Only a handful of managers including Schroders, Janus Henderson and Amundi have said they will pass costs on to clients.
Nicolas Moreau, head of Deutsche Asset Management and member of the management board of Deutsche Bank, said: “As we strive to deliver both certainty and transparency to our clients, I am pleased to announce that Deutsche Asset Management will absorb the cost of external research for funds under the new Mifid II directive.
“We strongly believe that our approach is the best possible solution to the requirements of the new directive and that it will allow us to remain fully committed to delivering market-leading solutions to our clients.”
European financial regulation
Unbundling guidance wrapped up in Mifid II gives firms the choice to pass the cost of research and analysis bought from brokers or banks on or cover it themselves.

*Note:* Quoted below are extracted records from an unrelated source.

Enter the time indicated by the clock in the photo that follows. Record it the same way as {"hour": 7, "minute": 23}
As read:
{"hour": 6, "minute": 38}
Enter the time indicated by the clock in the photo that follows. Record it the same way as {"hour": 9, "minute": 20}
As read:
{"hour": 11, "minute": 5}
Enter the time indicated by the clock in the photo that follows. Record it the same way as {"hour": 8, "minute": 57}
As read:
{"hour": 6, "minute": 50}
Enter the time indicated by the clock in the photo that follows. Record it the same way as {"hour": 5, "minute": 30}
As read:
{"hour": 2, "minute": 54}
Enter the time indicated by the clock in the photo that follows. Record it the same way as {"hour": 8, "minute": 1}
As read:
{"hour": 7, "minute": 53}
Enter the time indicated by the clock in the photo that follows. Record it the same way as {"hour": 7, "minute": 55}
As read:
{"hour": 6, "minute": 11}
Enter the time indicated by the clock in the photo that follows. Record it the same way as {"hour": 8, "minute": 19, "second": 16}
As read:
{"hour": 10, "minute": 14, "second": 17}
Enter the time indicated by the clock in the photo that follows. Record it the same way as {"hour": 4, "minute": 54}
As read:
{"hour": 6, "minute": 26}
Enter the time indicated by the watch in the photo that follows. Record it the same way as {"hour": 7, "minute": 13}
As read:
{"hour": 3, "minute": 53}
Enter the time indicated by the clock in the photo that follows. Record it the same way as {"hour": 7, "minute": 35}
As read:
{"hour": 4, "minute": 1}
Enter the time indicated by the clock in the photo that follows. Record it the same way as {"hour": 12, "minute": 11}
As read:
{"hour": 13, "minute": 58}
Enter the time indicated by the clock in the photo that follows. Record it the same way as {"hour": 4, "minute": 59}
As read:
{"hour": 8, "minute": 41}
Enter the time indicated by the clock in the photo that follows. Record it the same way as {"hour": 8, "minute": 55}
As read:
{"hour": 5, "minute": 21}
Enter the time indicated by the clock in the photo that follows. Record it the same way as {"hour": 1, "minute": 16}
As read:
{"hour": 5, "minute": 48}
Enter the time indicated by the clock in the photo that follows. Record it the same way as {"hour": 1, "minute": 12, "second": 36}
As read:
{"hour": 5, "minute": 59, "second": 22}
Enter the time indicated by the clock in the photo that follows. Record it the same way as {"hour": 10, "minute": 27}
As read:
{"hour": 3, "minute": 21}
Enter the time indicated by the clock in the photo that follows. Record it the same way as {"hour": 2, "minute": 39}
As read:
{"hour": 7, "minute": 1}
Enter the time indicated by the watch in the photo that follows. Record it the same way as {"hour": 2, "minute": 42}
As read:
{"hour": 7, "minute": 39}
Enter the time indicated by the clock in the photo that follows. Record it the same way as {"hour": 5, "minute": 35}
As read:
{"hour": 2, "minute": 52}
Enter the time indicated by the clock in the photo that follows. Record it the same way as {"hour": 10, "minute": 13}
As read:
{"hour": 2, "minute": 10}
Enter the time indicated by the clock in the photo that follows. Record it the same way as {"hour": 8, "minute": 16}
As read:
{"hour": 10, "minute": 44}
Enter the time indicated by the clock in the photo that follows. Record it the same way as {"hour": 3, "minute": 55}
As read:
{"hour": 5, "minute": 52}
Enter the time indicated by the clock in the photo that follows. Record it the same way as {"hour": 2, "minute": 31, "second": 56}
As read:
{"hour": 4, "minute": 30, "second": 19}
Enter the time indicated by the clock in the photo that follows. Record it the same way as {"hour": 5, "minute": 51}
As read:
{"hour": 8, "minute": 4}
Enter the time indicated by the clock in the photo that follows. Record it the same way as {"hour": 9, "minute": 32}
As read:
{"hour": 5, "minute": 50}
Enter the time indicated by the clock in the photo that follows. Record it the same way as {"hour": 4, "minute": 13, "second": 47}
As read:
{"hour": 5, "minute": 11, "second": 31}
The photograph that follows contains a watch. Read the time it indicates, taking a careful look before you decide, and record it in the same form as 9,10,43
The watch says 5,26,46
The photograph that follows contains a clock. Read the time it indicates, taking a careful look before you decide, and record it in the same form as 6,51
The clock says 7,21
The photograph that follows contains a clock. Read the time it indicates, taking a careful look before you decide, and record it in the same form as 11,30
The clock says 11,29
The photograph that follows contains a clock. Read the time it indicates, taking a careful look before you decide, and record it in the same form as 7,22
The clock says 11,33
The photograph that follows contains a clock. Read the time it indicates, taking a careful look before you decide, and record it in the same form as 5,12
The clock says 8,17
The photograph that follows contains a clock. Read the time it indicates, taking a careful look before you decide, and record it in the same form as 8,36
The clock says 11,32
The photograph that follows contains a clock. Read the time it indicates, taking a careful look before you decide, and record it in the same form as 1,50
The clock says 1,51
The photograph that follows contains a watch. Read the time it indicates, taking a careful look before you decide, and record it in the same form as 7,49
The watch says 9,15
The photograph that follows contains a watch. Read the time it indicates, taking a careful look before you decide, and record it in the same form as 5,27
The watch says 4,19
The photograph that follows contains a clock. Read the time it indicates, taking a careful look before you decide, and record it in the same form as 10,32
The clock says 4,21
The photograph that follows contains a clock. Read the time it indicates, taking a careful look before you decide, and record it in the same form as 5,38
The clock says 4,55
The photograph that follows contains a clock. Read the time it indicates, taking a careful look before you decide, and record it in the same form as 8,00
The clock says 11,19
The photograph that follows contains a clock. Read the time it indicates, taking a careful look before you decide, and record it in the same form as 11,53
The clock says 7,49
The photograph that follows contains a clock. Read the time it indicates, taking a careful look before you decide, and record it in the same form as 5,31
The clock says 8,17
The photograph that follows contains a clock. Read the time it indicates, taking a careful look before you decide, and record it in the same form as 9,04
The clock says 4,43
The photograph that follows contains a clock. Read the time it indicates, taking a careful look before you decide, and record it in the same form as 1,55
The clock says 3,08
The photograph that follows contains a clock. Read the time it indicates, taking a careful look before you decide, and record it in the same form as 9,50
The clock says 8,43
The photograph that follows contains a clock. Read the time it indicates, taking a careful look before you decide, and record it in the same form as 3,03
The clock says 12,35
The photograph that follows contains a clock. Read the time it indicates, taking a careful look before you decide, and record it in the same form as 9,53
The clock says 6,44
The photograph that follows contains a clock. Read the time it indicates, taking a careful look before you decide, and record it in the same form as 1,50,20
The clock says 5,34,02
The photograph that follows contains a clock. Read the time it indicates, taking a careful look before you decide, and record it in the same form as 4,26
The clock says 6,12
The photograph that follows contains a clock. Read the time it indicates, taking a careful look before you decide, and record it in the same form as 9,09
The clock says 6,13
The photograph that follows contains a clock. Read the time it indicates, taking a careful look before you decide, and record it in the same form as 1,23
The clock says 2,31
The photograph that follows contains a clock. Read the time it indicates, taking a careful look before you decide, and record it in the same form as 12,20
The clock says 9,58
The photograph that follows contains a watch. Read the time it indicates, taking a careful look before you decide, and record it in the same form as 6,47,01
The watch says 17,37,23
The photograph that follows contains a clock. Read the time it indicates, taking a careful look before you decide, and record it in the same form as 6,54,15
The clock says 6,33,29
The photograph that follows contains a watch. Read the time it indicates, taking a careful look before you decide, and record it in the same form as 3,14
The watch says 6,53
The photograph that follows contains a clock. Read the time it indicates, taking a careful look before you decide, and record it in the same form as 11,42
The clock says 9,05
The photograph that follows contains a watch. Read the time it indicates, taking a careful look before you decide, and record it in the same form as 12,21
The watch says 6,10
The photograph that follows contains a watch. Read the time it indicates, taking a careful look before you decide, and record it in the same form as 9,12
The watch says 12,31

The new European rules mean firms selling research will have to invoice separately for the work they do for clients from January 2018. The industry has been split over how best to confront the issue.
In a statement Franklin Templeton said: “We strongly believe that third-party research makes an important contribution to our internal research process and brings an independent perspective to challenge and enhance our own.”
Firms including Fidelity and BlackRock are among the asset managers yet to confirm how they will deal with research costs from January 2018 onwards.